Directed evolution-driven reprogramming of PD-L1 for compact and tunable checkpoint modulation.

[BACKGROUND] Immune checkpoint inhibitors (ICIs) targeting the PD-1/PD-L1 axis have achieved major clinical success in cancer therapy. However, IgG-based checkpoint inhibitors face limitations such as large molecular size restricting tumor penetration and Fc effector-mediated depletion of PD-1-expressing T cells. While IgG antibodies can be engineered to modulate these effects, such tunability often requires complex modifications. To overcome these drawbacks, alternative protein scaffolds that retain checkpoint specificity while enabling more compact design and greater engineering flexibility are needed. Wild-type PD-L1, a native ligand of PD-1, exhibits micromolar binding affinity and limited therapeutic utility, highlighting the need for ligand-based engineering approaches that provide improved modularity and predictable receptor engagement.

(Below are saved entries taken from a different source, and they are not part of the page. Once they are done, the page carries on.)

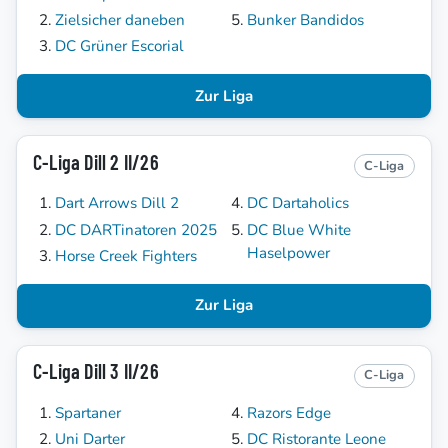
Zielsicher daneben
Bunker Bandidos
DC Grüner Escorial
Zur Liga
C-Liga Dill 2 II/26
C-Liga
Dart Arrows Dill 2
DC Dartaholics
DC DARTinatoren 2025
DC Blue White
Haselpower
Horse Creek Fighters
Zur Liga
C-Liga Dill 3 II/26
C-Liga
Spartaner
Razors Edge
Uni Darter
DC Ristorante Leone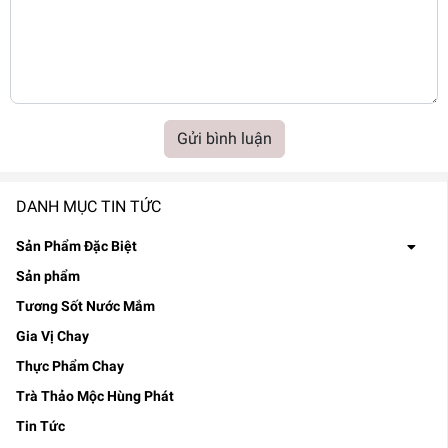
Gửi bình luận
DANH MỤC TIN TỨC
Sản Phẩm Đặc Biệt
Sản phẩm
Tương Sốt Nước Mắm
Gia Vị Chay
Thực Phẩm Chay
Trà Thảo Mộc Hùng Phát
Tin Tức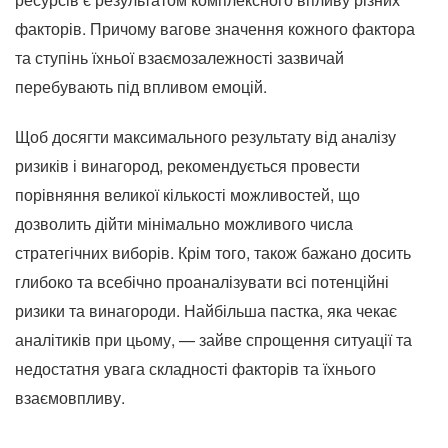
факторів. Причому вагове значення кожного фактора
та ступінь їхньої взаємозалежності зазвичай
перебувають під впливом емоцій.
Щоб досягти максимального результату від аналізу
ризиків і винагород, рекомендується провести
порівняння великої кількості можливостей, що
дозволить дійти мінімально можливого числа
стратегічних виборів. Крім того, також бажано досить
глибоко та всебічно проаналізувати всі потенційні
ризики та винагороди. Найбільша пастка, яка чекає
аналітиків при цьому, — зайве спрощення ситуації та
недостатня увага складності факторів та їхнього
взаємовпливу.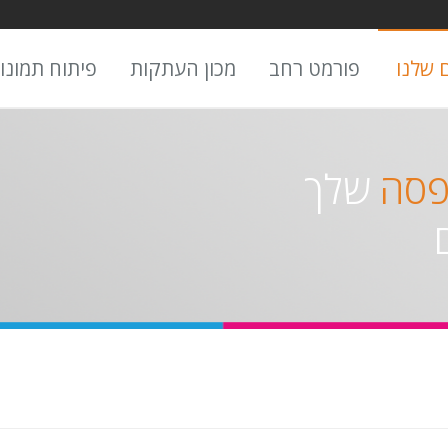
 שלנו
פורמט רחב
מכון העתקות
פיתוח תמונו
פסה
שלך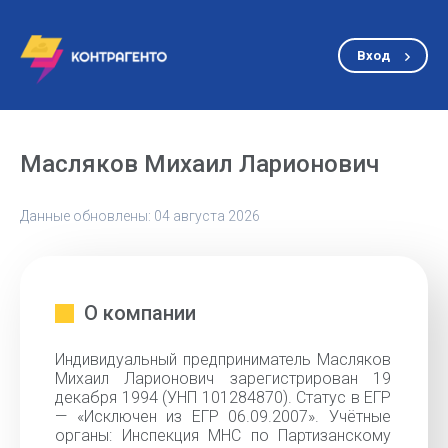
Вход
Масляков Михаил Ларионович
Данные обновлены: 04 августа 2026
О компании
Индивидуальный предприниматель Масляков
Михаил Ларионович зарегистрирован 19
декабря 1994 (УНП 101284870). Статус в ЕГР
— «Исключен из ЕГР 06.09.2007». Учётные
органы: Инспекция МНС по Партизанскому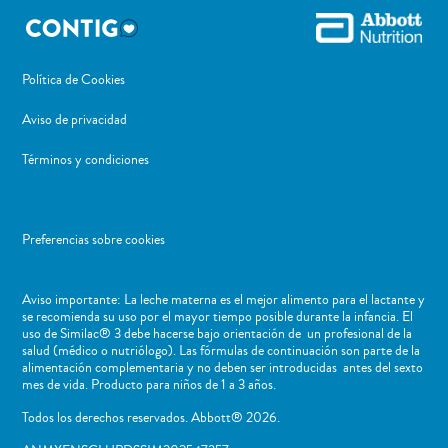
Política de Cookies
Aviso de privacidad
Términos y condiciones
Preferencias sobre cookies
Aviso importante: La leche materna es el mejor alimento para el lactante y
se recomienda su uso por el mayor tiempo posible durante la infancia. El
uso de Similac® 3 debe hacerse bajo orientación de un profesional de la
salud (médico o nutriólogo). Las fórmulas de continuación son parte de la
alimentación complementaria y no deben ser introducidas antes del sexto
mes de vida. Producto para niños de 1 a 3 años.
Todos los derechos reservados. Abbott® 2026.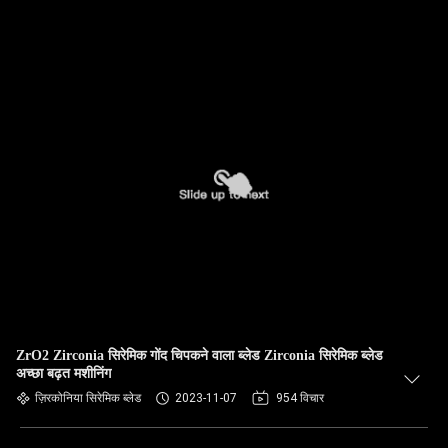
ZrO2 Zirconia सिरेमिक गोंद चिपकने वाला ब्लेड Zirconia सिरेमिक ब्लेड
अच्छा बढ़त मशीनिंग
ज़िरकोनिया सिरेमिक ब्लेड
2023-11-07
954 विचार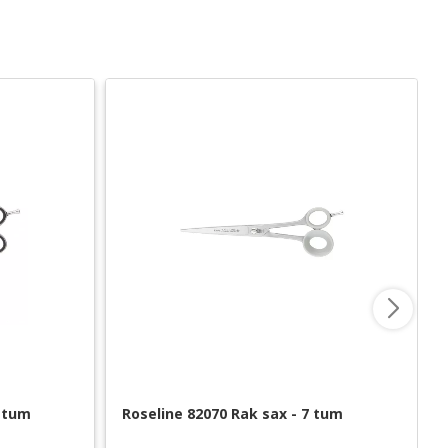
5 tum
Roseline 82070 Rak sax - 7 tum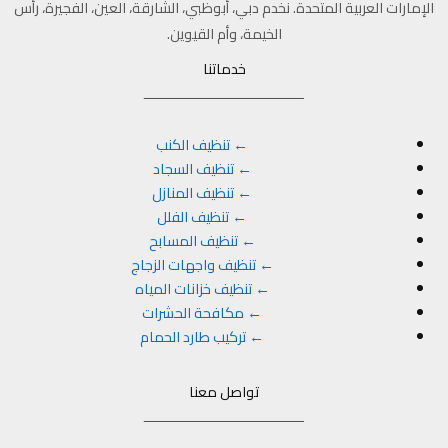
الإمارات العربية المتحدة. نخدم دبي، أبوظبي، الشارقة، العين، الفجيرة، رأس
الخيمة، وأم القيوين.
خدماتنا
ــــــــــــــــــــــــــــــــــــــــ
← تنظيف الكنب
← تنظيف السجاد
← تنظيف المنازل
← تنظيف الفلل
← تنظيف المسابح
← تنظيف واجهات الزجاج
← تنظيف خزانات المياه
← مكافحة الحشرات
← تركيب طارد الحمام
تواصل معنا
ــــــــــــــــــــــــــــــــــــــــ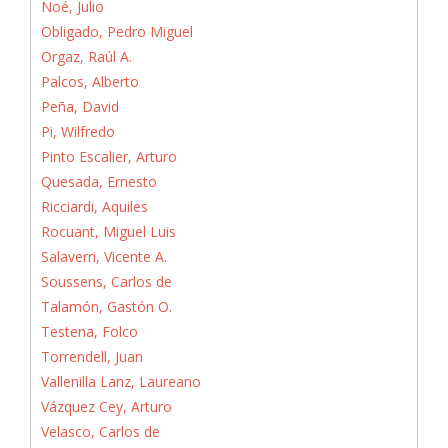
Noé, Julio
Obligado, Pedro Miguel
Orgaz, Raúl A.
Palcos, Alberto
Peña, David
Pi, Wilfredo
Pinto Escalier, Arturo
Quesada, Ernesto
Ricciardi, Aquiles
Rocuant, Miguel Luis
Salaverri, Vicente A.
Soussens, Carlos de
Talamón, Gastón O.
Testena, Folco
Torrendell, Juan
Vallenilla Lanz, Laureano
Vázquez Cey, Arturo
Velasco, Carlos de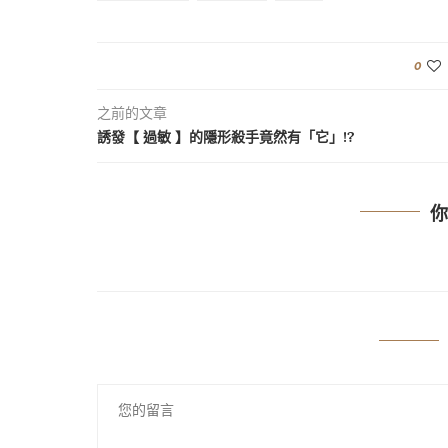
0
之前的文章
誘發【 過敏 】的隱形殺手竟然有「它」!?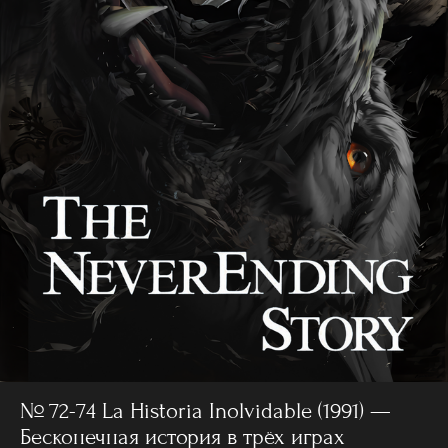
№ 72-74 La Historia Inolvidable (1991) —
Бесконечная история в трёх играх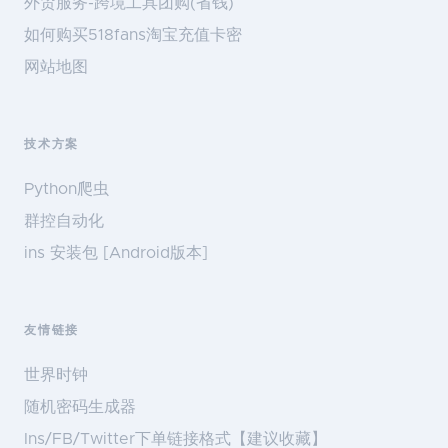
外贸服务-跨境工具团购(省钱)
如何购买518fans淘宝充值卡密
网站地图
技术方案
Python爬虫
群控自动化
ins 安装包 [Android版本]
友情链接
世界时钟
随机密码生成器
Ins/FB/Twitter下单链接格式【建议收藏】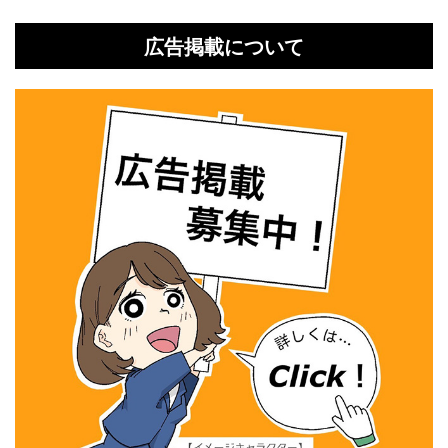
広告掲載について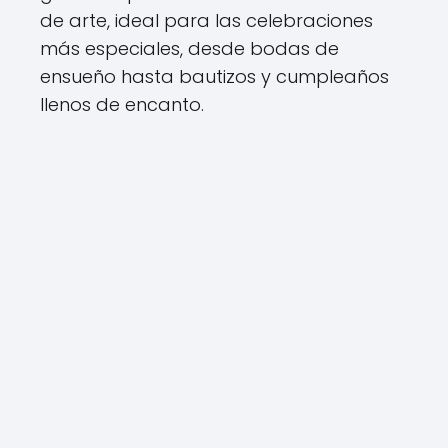
de arte, ideal para las celebraciones
más especiales, desde bodas de
ensueño hasta bautizos y cumpleaños
llenos de encanto.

[RESULTS] We developed a compact and tunable PD-L1 variant through yeast surface display-based directed evolution. A mutagenized PD-L1 ectodomain library was screened to isolate high-affinity variants, yielding a double mutant (DM) with a 173-fold enhancement in PD-1 binding over the wild-type. In silico immunogenicity analysis predicted that the DM variant maintains low potential immunogenicity, comparable to native PD-L1, despite the engineered mutations. Structural modeling revealed that this affinity gain was driven by a de novo interfacial salt bridge and enhanced hydrophobic complementarity at the PD-1 interface. Functional assays demonstrated that the DM variant restored T cell activity, as evidenced by increased interferon-γ and interleukin-2 secretion in co-culture systems. The DM variant retained favorable biophysical properties and is compatible with modular fusion formats for therapeutic integration.

[CONCLUSION] This study demonstrates the successful application of directed evolution to generate a compact PD-L1 variant with high-affinity PD-1 binding, low immunogenicity risk, and tunable architecture. The DM variant expands the design space of ligand-based checkpoint inhibitors and offers a versatile platform for next-generation immunotherapeutics engineered through synthetic biology frameworks.